Rodrick coughs in fear. “Regina, I’m sorry–”
“Oh, you’re sorry!” She releases his collar, and Rodrick massages his neck. “I don’t fucking care if you’re sorry, stay out of my life!”
She stalks off, heading for a silver convertible parked on the street, and Rodrick follows, not sure if he has a death wish or not.
“I really am sorry!” he shouts as Regina yanks the car door open, pausing to wring Pepsi out of the sleeve of her tracksuit. “Can’t I do anything to make it up to you?”
“You can start,” Regina snarls, “by leaving me ALONE!”
She slams her car door shut, sticks her middle finger out the window, and drives off.
Rodrick is left to stare after her, mouth slightly open like an idiot.
Beside him, Chris exhales. “Duuuuuude.
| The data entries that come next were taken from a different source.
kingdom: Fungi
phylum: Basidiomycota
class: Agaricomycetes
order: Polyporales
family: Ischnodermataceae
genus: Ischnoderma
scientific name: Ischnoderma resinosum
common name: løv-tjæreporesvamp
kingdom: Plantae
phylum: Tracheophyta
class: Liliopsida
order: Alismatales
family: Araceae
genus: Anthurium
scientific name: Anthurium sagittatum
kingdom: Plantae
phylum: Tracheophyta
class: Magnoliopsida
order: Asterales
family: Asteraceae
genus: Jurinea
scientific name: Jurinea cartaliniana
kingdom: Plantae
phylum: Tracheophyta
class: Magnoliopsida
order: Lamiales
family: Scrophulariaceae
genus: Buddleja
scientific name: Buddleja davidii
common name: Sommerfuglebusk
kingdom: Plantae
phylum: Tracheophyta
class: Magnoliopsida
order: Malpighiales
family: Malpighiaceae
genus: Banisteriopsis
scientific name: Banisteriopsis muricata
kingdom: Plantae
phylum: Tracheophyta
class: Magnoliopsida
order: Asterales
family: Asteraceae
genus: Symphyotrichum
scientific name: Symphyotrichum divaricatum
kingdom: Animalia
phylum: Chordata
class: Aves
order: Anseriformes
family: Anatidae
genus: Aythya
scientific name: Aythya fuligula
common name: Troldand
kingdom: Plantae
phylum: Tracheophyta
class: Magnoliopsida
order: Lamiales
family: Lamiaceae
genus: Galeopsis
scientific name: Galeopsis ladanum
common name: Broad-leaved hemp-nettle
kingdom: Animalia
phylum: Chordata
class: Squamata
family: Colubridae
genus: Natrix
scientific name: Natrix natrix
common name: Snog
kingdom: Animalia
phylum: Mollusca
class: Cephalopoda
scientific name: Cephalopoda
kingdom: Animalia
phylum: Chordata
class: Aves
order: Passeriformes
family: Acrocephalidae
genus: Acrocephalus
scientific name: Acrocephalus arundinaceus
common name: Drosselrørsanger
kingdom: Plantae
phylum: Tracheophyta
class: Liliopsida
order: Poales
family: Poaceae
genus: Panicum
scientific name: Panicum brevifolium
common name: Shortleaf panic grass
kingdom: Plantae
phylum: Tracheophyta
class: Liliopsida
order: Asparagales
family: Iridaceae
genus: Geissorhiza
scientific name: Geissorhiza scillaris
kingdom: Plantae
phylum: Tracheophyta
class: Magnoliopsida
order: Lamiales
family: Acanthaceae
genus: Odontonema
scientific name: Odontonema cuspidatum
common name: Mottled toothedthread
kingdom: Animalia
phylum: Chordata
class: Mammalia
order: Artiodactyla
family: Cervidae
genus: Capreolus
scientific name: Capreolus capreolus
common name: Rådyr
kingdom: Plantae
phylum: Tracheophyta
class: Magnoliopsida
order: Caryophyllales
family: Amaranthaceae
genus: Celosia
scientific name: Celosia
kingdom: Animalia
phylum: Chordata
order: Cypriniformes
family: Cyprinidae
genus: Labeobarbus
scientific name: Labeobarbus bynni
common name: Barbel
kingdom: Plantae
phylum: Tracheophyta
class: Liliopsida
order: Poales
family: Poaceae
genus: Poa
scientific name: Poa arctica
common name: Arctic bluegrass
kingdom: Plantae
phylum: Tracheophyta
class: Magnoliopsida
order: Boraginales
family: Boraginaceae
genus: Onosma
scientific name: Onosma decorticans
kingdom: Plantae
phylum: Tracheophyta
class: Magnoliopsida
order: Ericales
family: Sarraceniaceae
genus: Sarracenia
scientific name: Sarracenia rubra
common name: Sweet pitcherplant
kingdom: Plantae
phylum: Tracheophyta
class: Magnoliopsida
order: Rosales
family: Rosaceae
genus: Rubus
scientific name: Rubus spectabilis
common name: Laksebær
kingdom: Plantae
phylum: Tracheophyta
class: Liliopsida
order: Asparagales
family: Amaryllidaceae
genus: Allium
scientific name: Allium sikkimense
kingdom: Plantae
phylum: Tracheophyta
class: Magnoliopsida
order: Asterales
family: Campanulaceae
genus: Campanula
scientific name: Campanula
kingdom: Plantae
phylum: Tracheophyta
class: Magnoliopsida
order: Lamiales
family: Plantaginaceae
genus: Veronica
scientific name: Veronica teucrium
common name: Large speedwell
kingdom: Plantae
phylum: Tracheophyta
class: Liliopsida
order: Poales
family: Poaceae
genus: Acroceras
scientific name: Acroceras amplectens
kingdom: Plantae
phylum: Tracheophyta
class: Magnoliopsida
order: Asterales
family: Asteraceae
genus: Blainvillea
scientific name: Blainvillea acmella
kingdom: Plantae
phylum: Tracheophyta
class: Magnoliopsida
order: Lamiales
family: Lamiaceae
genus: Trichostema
You fucked that up real bad.”
Rodrick swallows. “Yeah. I did.”
“You better give up on her, man, the girl's a menace.”
He snorts. “Give up? I’m not the type to give up. Look, I haven't abandoned this band after all these years, right?”
Chris turns, giving him a blank stare. “Did you just compare Regina George to Löded Diper?”
Rodrick huffs. “Never mind. Just–I’m not going to give up, okay?”
“Whatever you say, Rodrick.” The bassist hoists the torn Pepsi case up and heads for the van. “Whatever you say.”